● Tasks to perform:
**a.** In the FY09 financial performance text, rewrite the passage that begins at the words "FY09 financial performance" and stops after "14 billion yen.", using "financial" in place of "fiscal".
**b.** According to the FY09 financial performance text, how much of the foreign exchange impact came from the Russian ruble?

● Text shown:
>>>

FY09 financial performance Recovery plan actions taken to preserve cash and recover profits contributed to our financial performance in fiscal year 2009. Consolidated net revenues decreased 10.9%, to 7.517 trillion yen, which reflects the stronger yen offsetting the increase in sales volume. Consolidated operating profit totaled 311.6 billion yen, compared to a negative 137.9 billion yen in fiscal 2008. Net income reached 42.4 billion yen, compared to a negative 233.7 billion yen in fiscal 2008. Explaining the operating profit variance analysis:
• The 162.5 billion yen negative impact from foreign exchange came from the appreciation of the yen against all currencies. By currency, the majority of this variance was due to the impact of the U.S. dollar at 86 billion yen, the Russian ruble at 28 billion yen, and the Canadian dollar at 14 billion yen.

<<<

● Supplied material:
>>>

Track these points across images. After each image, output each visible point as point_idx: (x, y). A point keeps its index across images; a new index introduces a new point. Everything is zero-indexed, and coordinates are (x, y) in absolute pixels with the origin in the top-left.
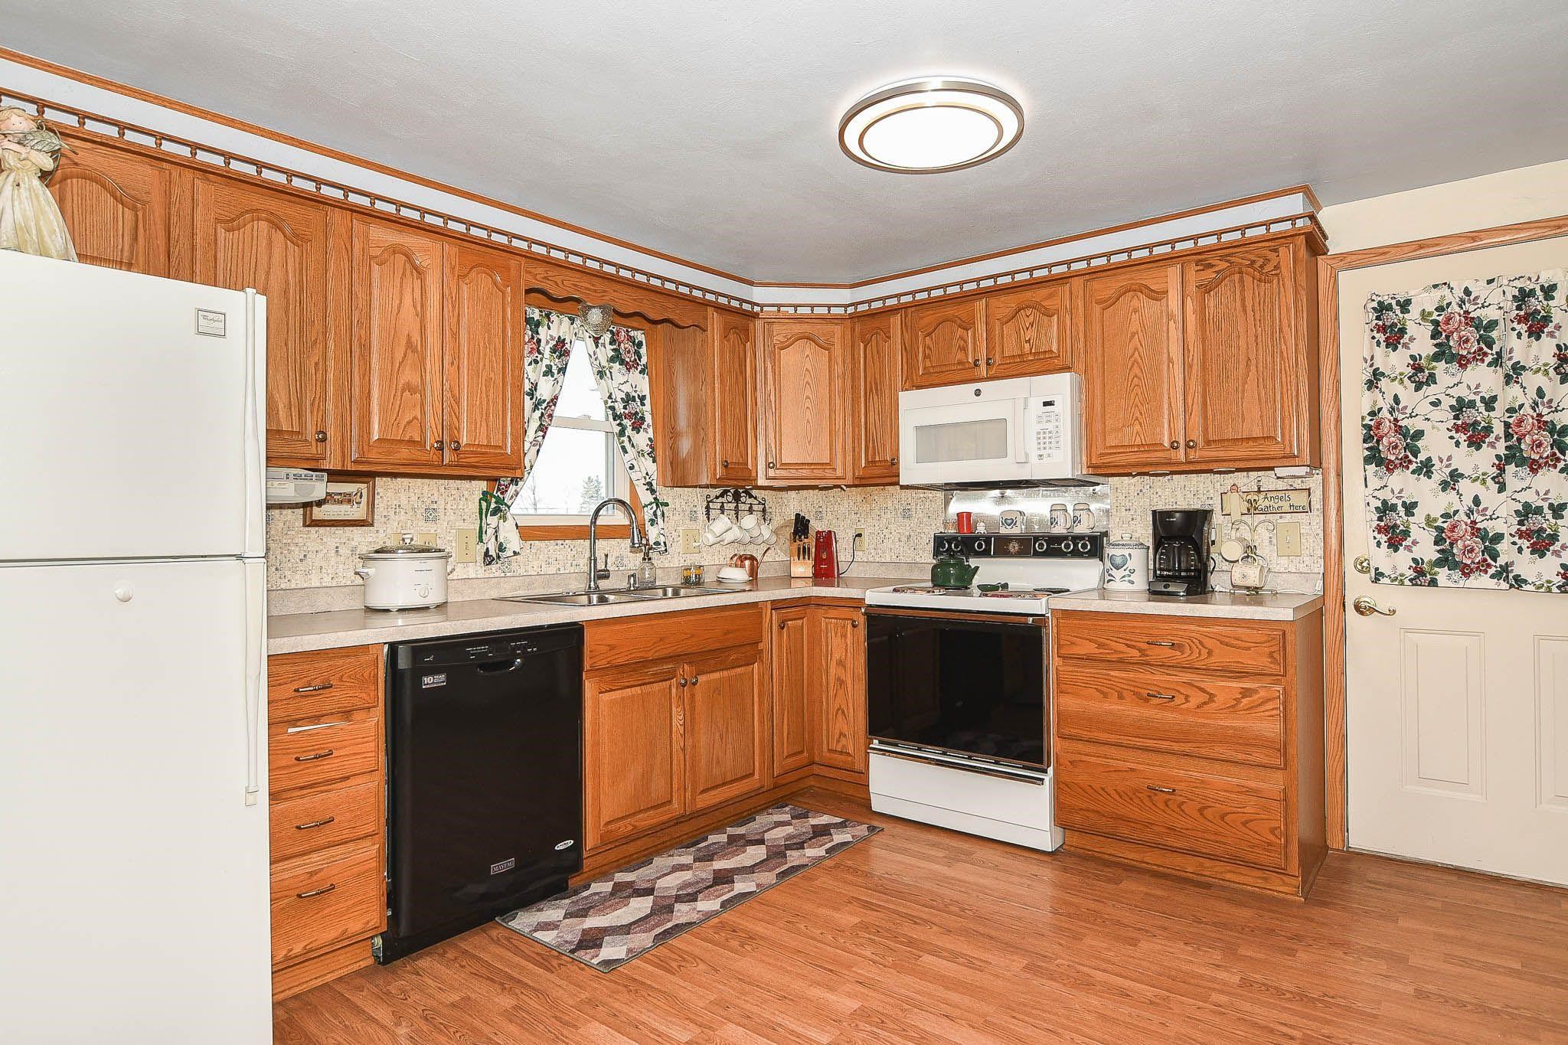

<<<

● Answer list:
**a.**
FY09 financial performance Recovery plan actions taken to preserve cash and recover profits contributed to our financial performance in financial year 2009. Consolidated net revenues decreased 10.9%, to 7.517 trillion yen, which reflects the stronger yen offsetting the increase in sales volume. Consolidated operating profit totaled 311.6 billion yen, compared to a negative 137.9 billion yen in financial 2008. Net income reached 42.4 billion yen, compared to a negative 233.7 billion yen in financial 2008. Explaining the operating profit variance analysis:
• The 162.5 billion yen negative impact from foreign exchange came from the appreciation of the yen against all currencies. By currency, the majority of this variance was due to the impact of the U.S. dollar at 86 billion yen, the Russian ruble at 28 billion yen, and the Canadian dollar at 14 billion yen.

**b.** 28 billion yen.